In today’s Times, Florence Fabricant reports that traditional French restaurants are making a comeback (“There’ll Always Be a France, Especially in New York”).
- Daniel Boulud has just opened Bar Boulud, with a classic French bistro and charcuterie menu.
- Later this month, Alain Ducasse will open Benoit in the former La Côte Basque space. Ducasse already opened another French restaurant this year, Adour, in the former Lespinasse space.
Next Monday, Brasserie Cognac opens in West Midtown. Rita Jammet, who owned La Caravelle, is on hand as a consultant.
What’s notable is not merely that these restaurants have a nod to the French tradition, but that many of them are overtly traditional, serving the old standards (lobster thermidor, cassoulet, duck à l’orange) that were considered dinosaurs a short while ago.
Bouley told Fabricant, “I see traditional food coming back. It’s also newly popular in France, and it’s great to see.
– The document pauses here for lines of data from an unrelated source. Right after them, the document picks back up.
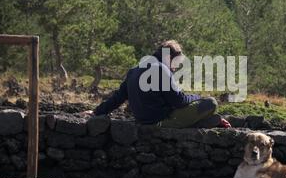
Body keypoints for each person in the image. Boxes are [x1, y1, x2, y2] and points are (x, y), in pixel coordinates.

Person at [83, 40, 231, 128]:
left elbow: (118, 98)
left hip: (142, 120)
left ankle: (205, 121)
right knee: (211, 103)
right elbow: (178, 101)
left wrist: (96, 112)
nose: (176, 66)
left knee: (203, 109)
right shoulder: (161, 69)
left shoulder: (135, 69)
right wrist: (197, 97)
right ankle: (203, 122)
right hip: (159, 122)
I have an emotional connection to that food, to my grandmother’s cooking: some of my family comes from Arras and Tours. And I love the tradition — braising rabbits and boning fish tableside, but in a relaxed atmosphere.”
These new restaurants lack the “jacket-and-tie mandatory” atmosphere of their “Le” and “La” predecessors, but in many other ways they’re throwbacks.
I, for one, am delighted. It’s not that these restaurants are uniformly excellent. I love some of them (Le Périgord, Le Veau d’Or) and have been underwhelmed at others (La Grenouille, Adour). It’s just fascinating to see that restauranteurs are giving New Yorkers something different by giving them something traditional.
Frank Bruni, who usually finds French food so dull, is going to have to brush up on Escoffier.